I asked one how she does it. After all, there are patients with cognitive impairment who are impulsive, violent, uncooperative, wide awake all night.

“I give everything I have when I am here. And then when I go home, I leave it,” she told me. “I am a big basket that is put in deep water, but when you pull me out, all the water escapes, too.”

Every one of us can see ourselves in these stories. Are you the daughter, the husband, the wife, the widower, the healthcare worker or the eventual patient?

What if the pandemic is just the greatest, most recent reminder of the responsibility that we all have to carry each other?

What can we do to lighten each other’s load?

Danielle Snyderman is an associate professor and geriatrician in the department of family and community medicine at Jefferson Medical College in Philadelphia. She coedits the college’s Eakins Writers’ Workshop and Evanescent literary journal, and serves as the medical director of a continuing-care retirement community. “I consider myself a story collector and believe that knowing my patients’ stories helps me to take better care of them in a way that is consistent with their values. My year-long project interviewing my patients about their most important love relationship appeared in The Philadelphia Inquirer in 2015. I find that writing is not only an avenue for patient advocacy but is also a form of self-care.”

Comments

30 thoughts on “The Things We Carry”

  1. I have been a Pulse reader for years and this is by far my favorite essay. I especially liked that you included some of the wisdom you learned from others.
    I worked in long term care and rehab for 6 yrs before moving to home visits with Palliative Care. I forwarded this to my old team and they really enjoyed it. I think it provides a sense of validation.

  2. Well written and very meaningful. Working in pediatrics in a developing country and losing many neonates, this resonates so much. Thanks!

  3. Such beautiful words. Indeed, the lessons we learn from patients enrich us in ways we couldn’t have imagined!
    Thank you for sharing these stories and for being such a thoughtful, caring and compassionate physician, friend, and advocate.

  4. I am a retired registered nurse and read the Pilse every week or more if there are extra issues.
    I found this to be one of the most meaningful compositions to me.
    Having worked in home care for so many years, we too develop very strong relationships to our patients and their families.
    Thank you for sharing this.
    Geoff Bradley

    1. danielle snyderman

      Thank you Geoff. Seeing your patients in their homes, surrounded by family, adds so much to the relationship.

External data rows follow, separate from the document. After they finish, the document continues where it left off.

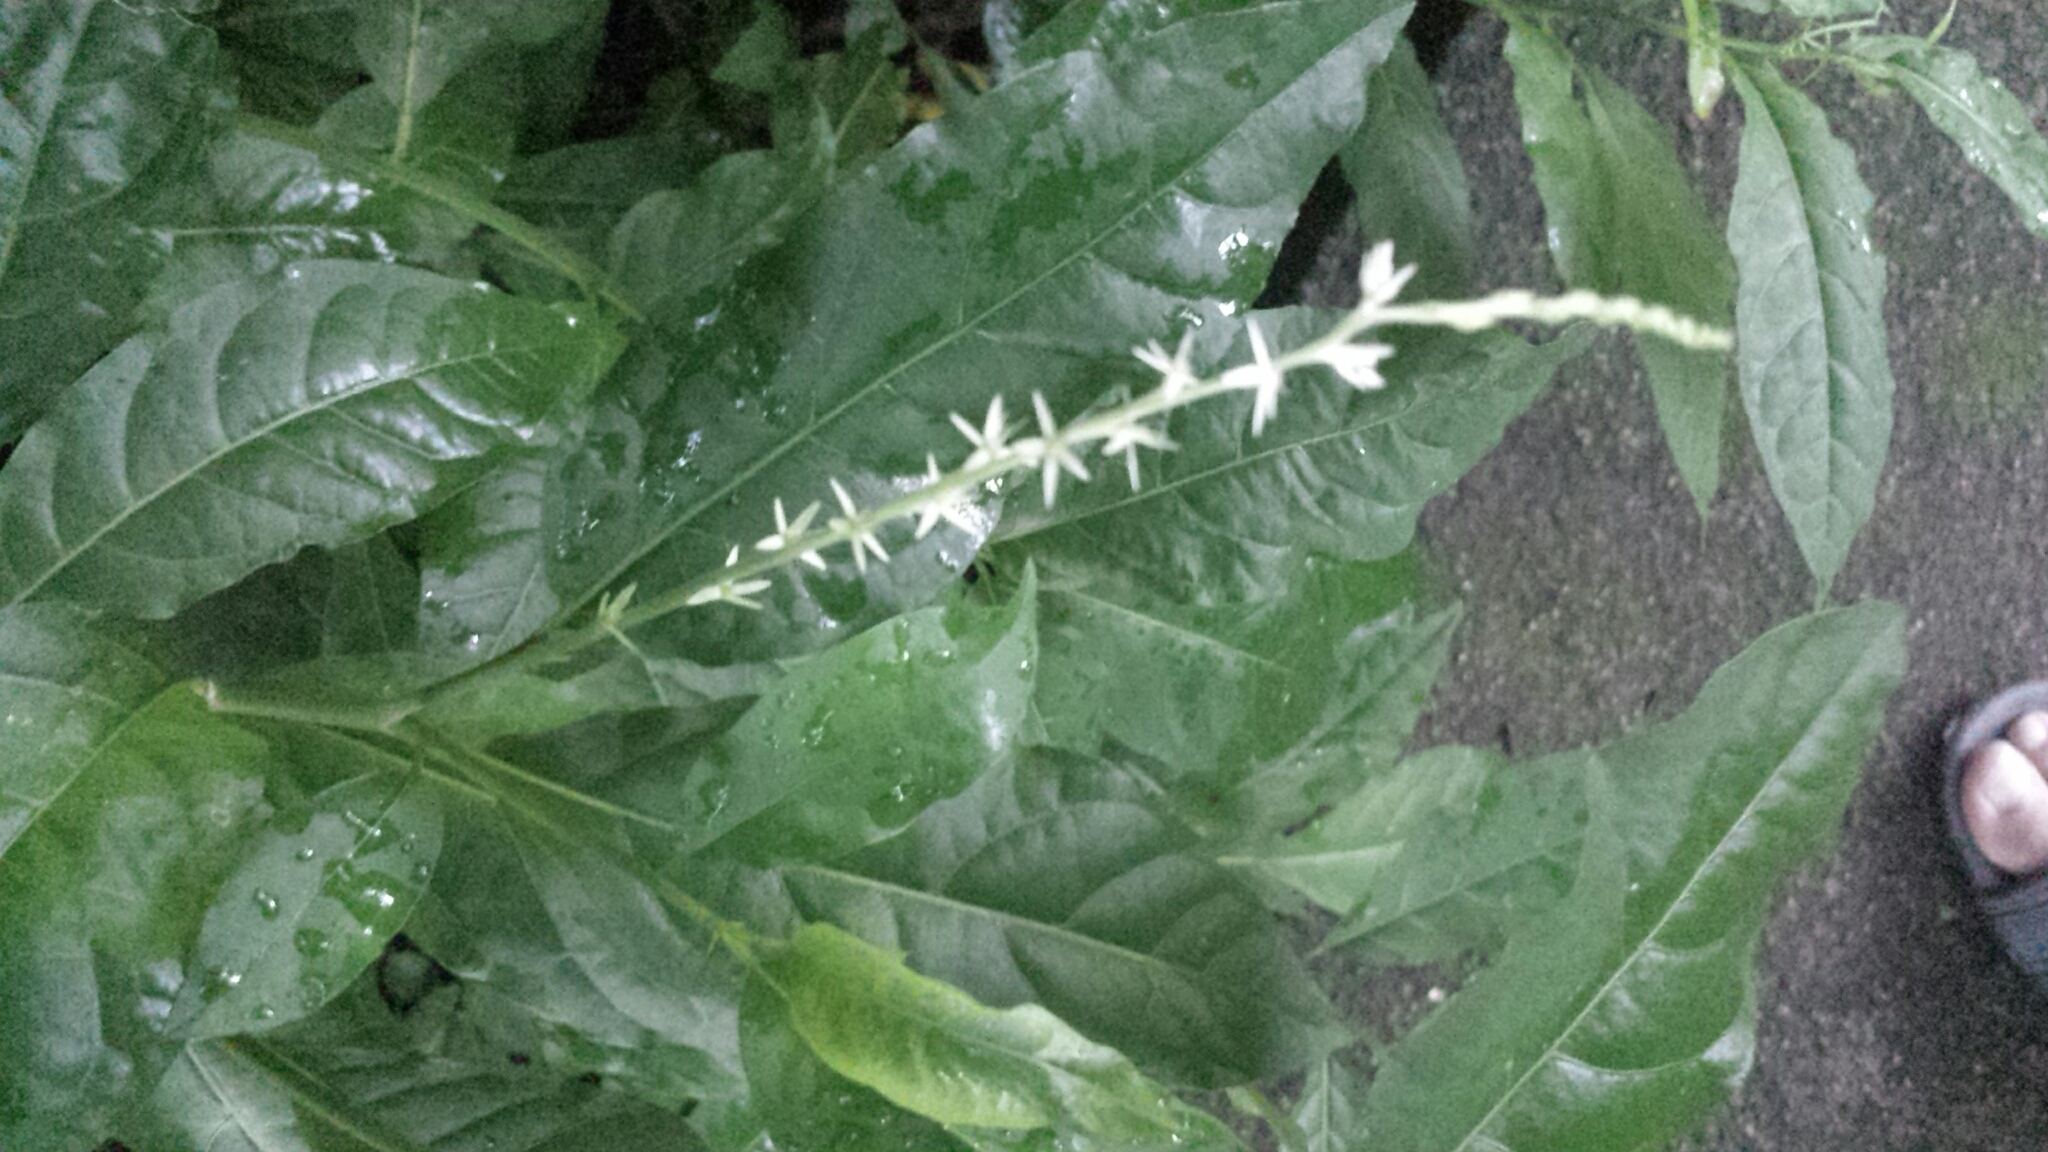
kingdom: Plantae
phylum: Tracheophyta
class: Magnoliopsida
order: Caryophyllales
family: Phytolaccaceae
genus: Petiveria
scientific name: Petiveria alliacea
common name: Garlicweed
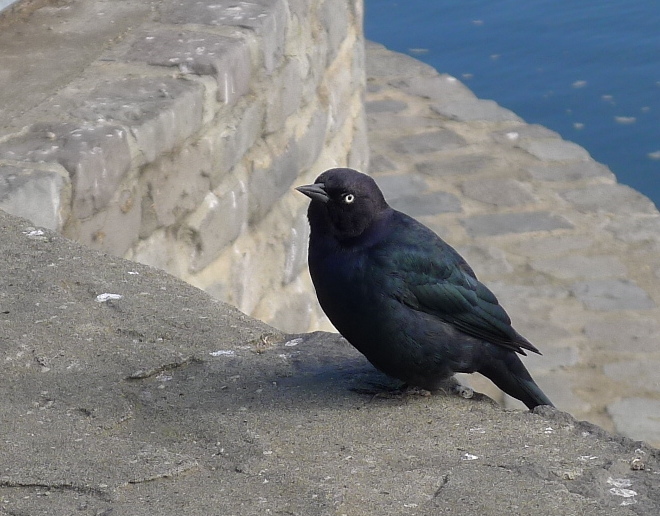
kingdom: Animalia
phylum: Chordata
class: Aves
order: Passeriformes
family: Icteridae
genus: Euphagus
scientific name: Euphagus cyanocephalus
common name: Brewer's blackbird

  5. Beautiful. I love the snapshot stories you shared about your patients. Caring for them is a tremendous privilege. And it is so humbling. Thank you for sharing yourself with the world

  6. Thank you for your humanity, Danielle! Pausing to read these beautiful thoughts enriches our practice, and our lives.

  7. Ashrei Bayewitz

    Really great. Loved the title and the story. Captures the spirit of much of our work.
    Shared it with the rest of the Heme-Onc division at our hospital.
    Thank you.

  8. Wonderful, touching reminder of the hard work, dedication, commitment, caring, and love that those in healthcare provide to such a vulnerable population group, and those that find themselves needing their temporary care, particularly now, during the pandemic. Well said!

  9. Yes, well written. I am a long term cancer patient. I witness first hand the emotional hardship that nurses endure and the things they carry. Thank you for advocating for those working in health care.